▶ Saved data entries:

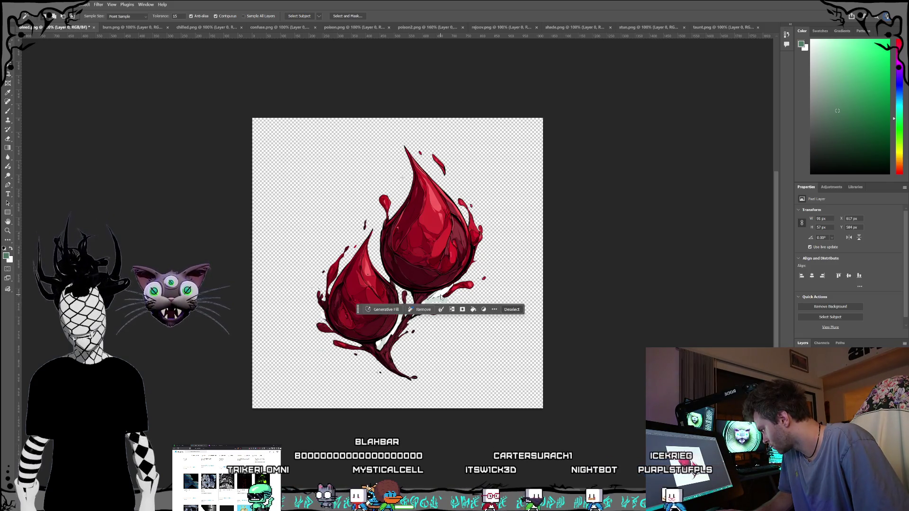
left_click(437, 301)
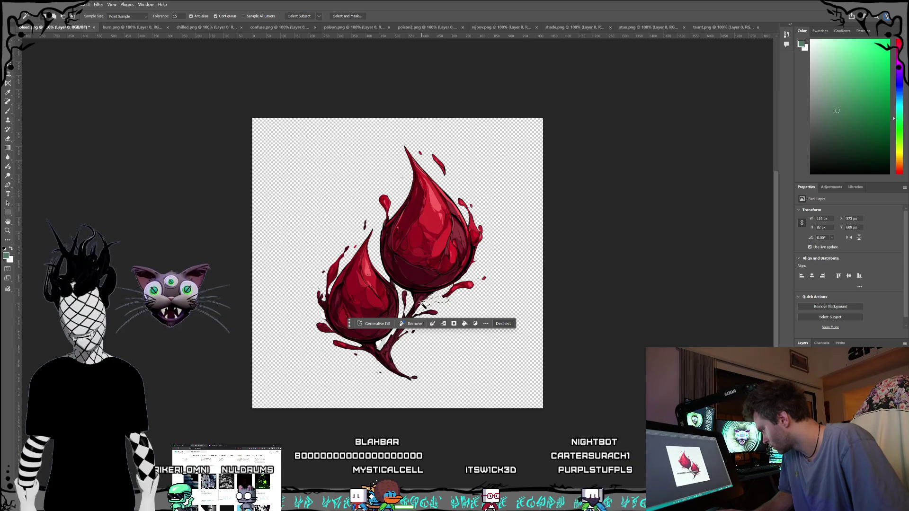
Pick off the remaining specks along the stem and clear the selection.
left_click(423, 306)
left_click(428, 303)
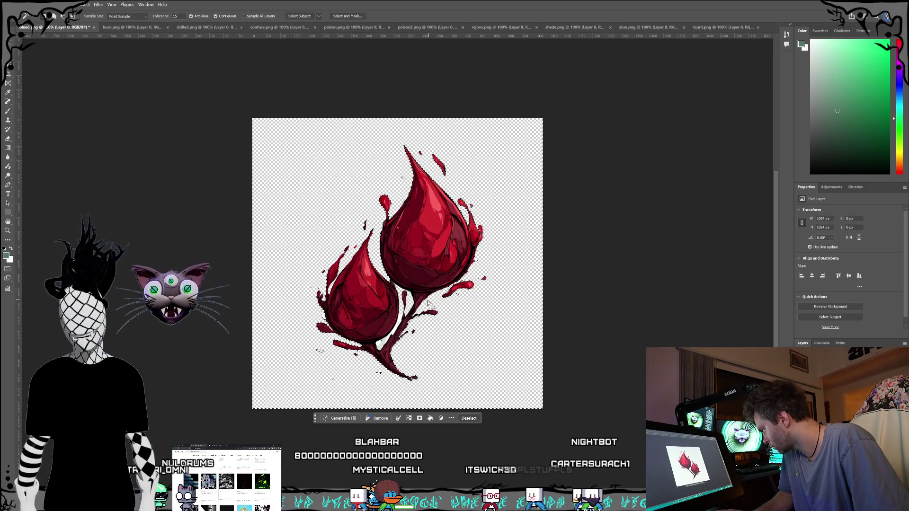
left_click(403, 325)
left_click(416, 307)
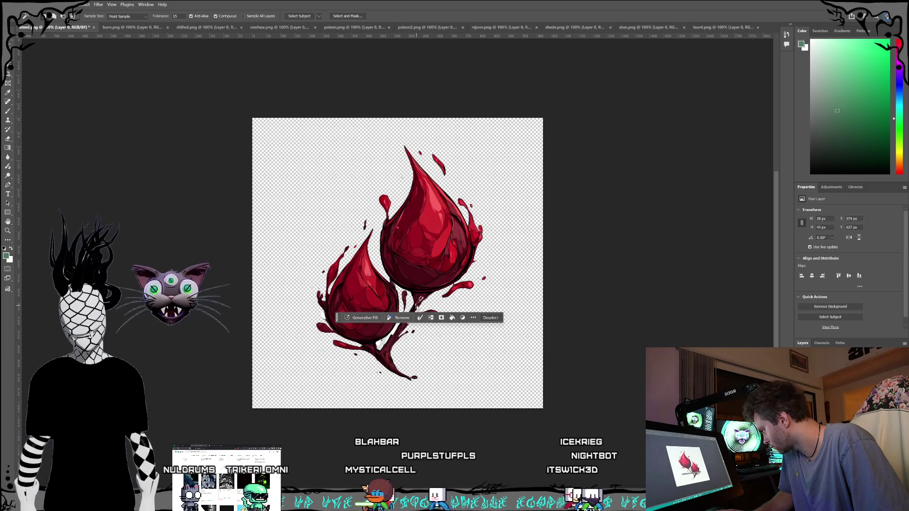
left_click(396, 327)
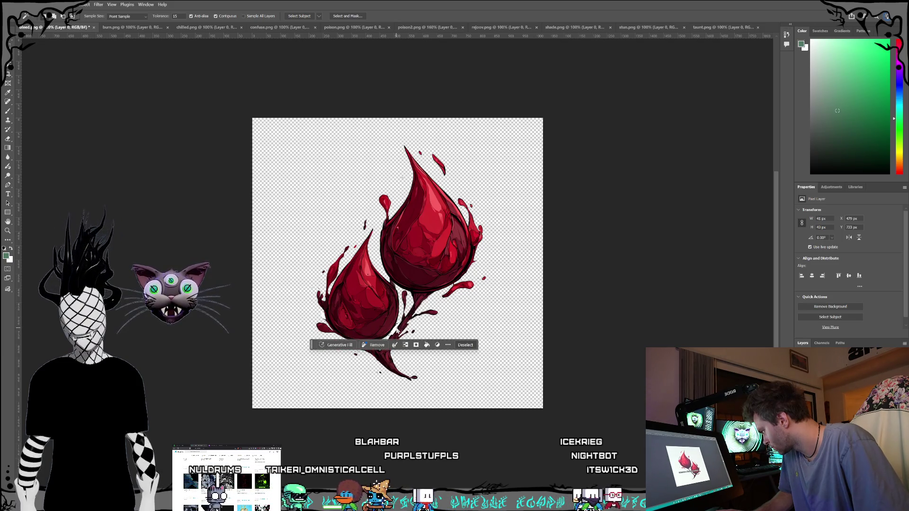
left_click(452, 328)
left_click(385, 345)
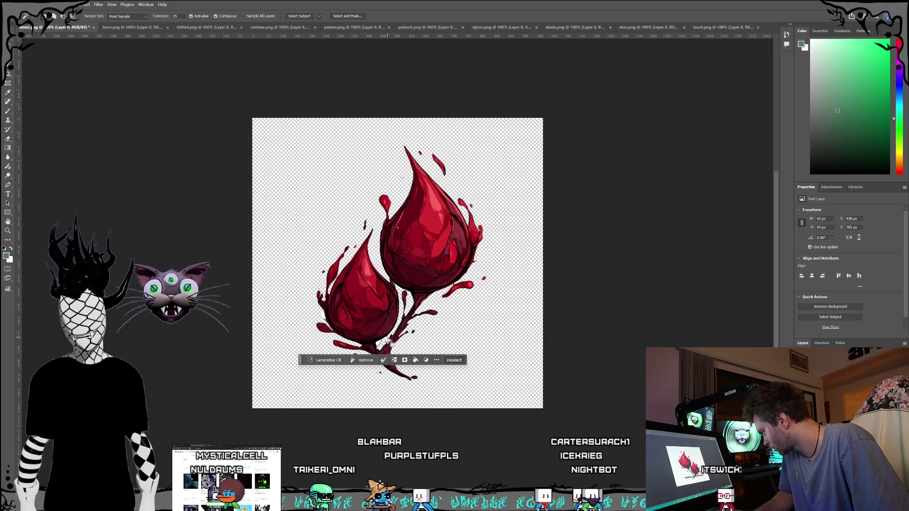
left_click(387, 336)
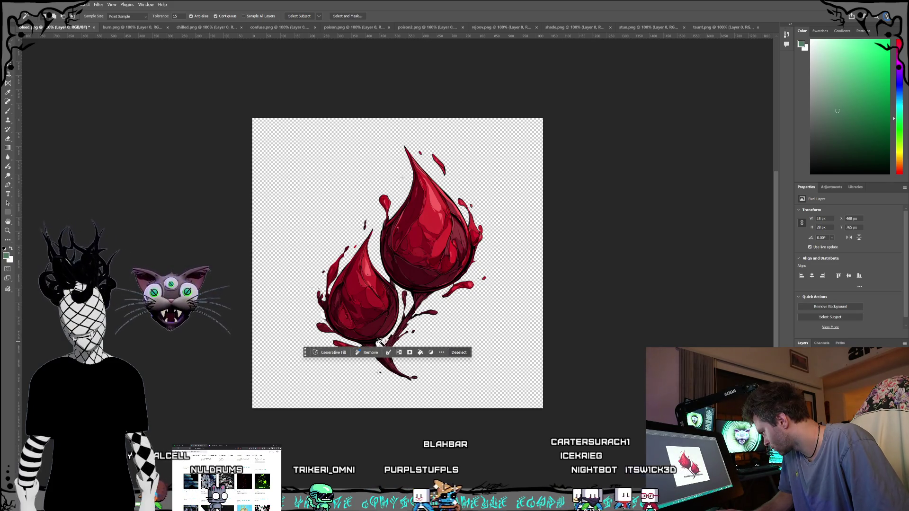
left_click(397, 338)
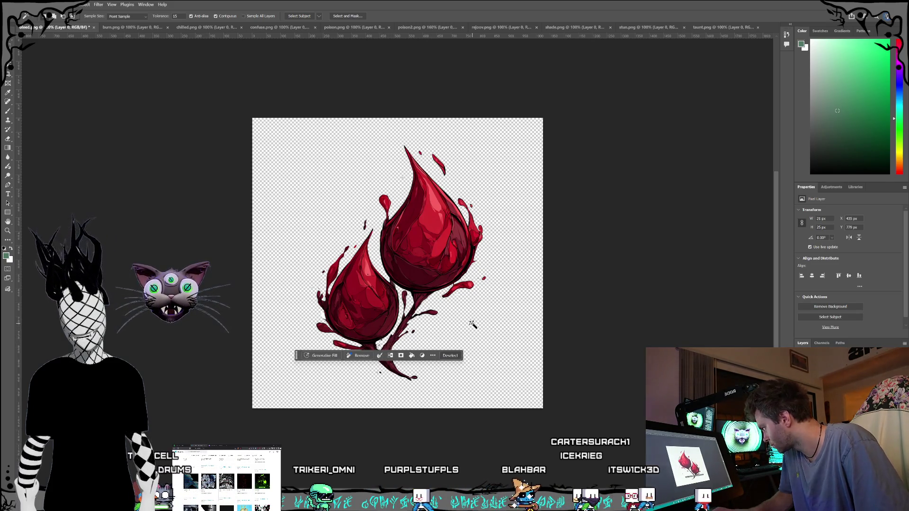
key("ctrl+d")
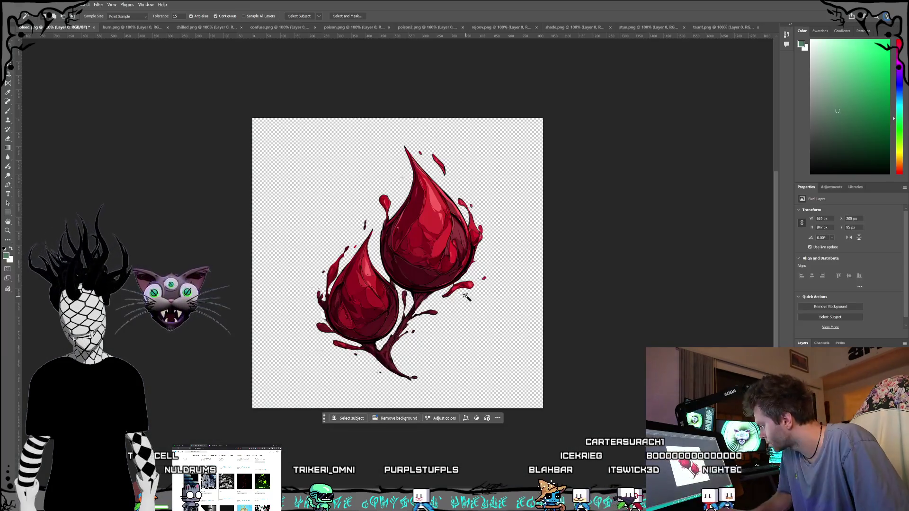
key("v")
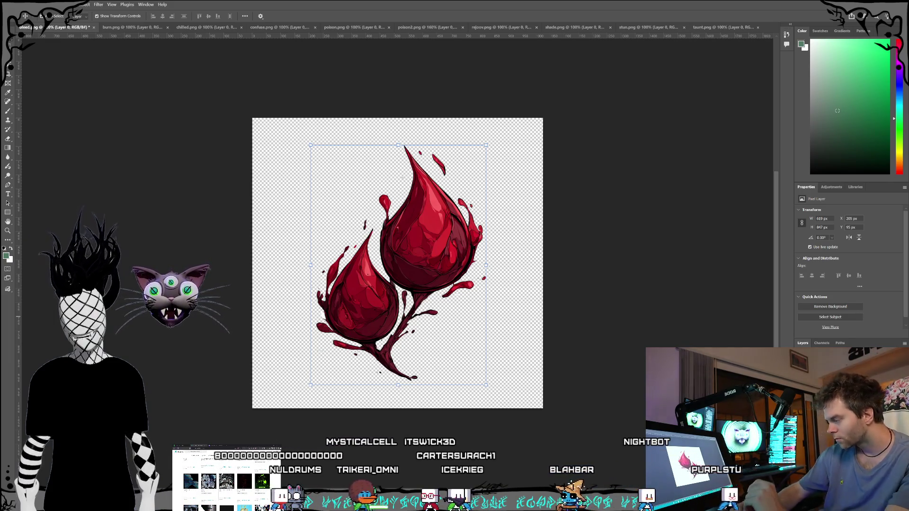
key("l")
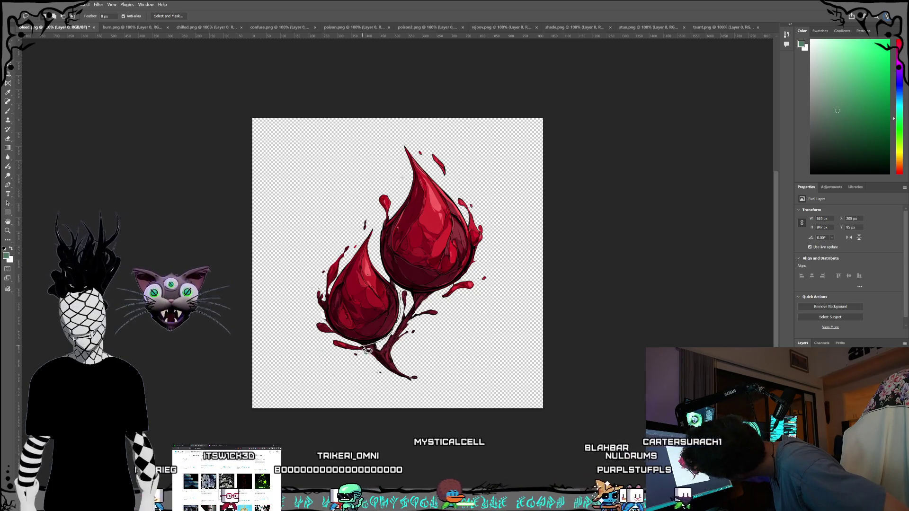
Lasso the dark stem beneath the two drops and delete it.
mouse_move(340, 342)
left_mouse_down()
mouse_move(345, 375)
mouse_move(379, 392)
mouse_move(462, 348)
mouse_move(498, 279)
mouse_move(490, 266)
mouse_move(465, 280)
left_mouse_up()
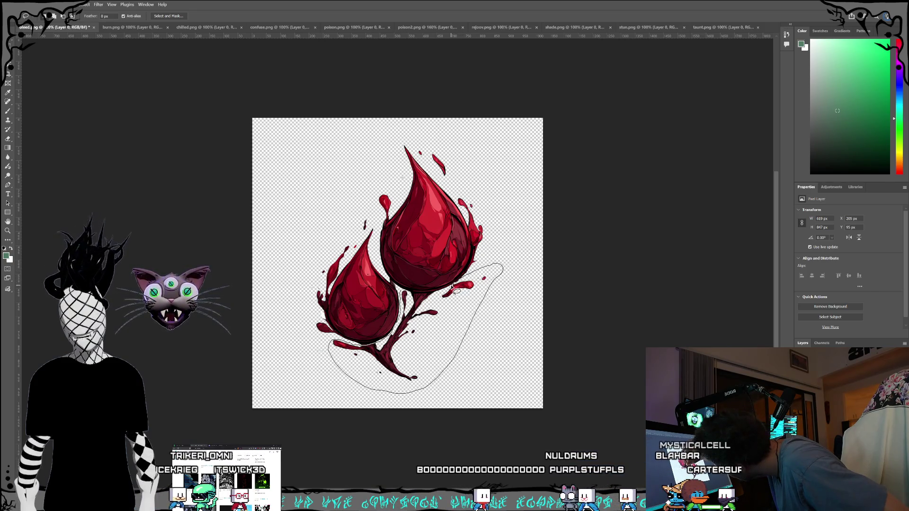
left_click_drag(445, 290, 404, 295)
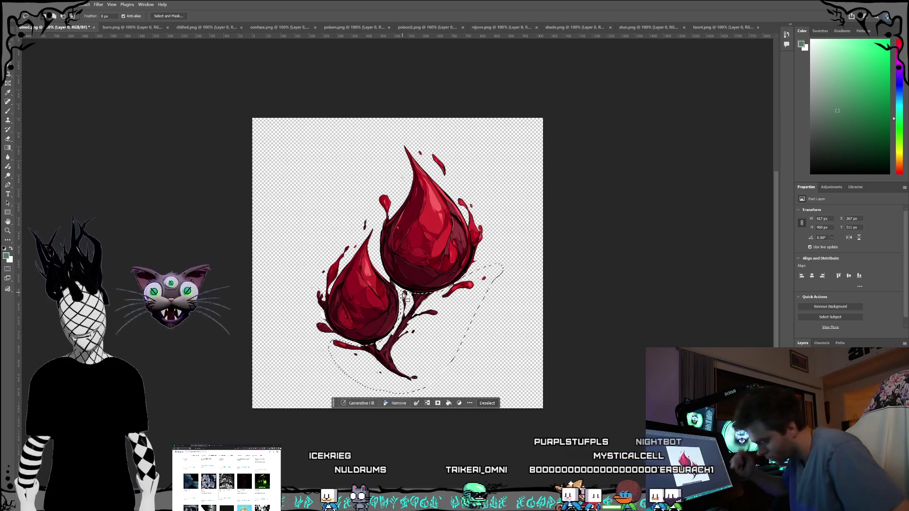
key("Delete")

▶ How to complete this task: Your reply should hold only the lines from the one that contains "left_click(387, 336)" through the last line of the records above, exact and complete, and no pictures.

▶ Written answer:
left_click(387, 336)
left_click(397, 338)
key("ctrl+d")
key("v")
key("l")
Lasso the dark stem beneath the two drops and delete it.
mouse_move(340, 342)
left_mouse_down()
mouse_move(345, 375)
mouse_move(379, 392)
mouse_move(462, 348)
mouse_move(498, 279)
mouse_move(490, 266)
mouse_move(465, 280)
left_mouse_up()
left_click_drag(445, 290, 404, 295)
key("Delete")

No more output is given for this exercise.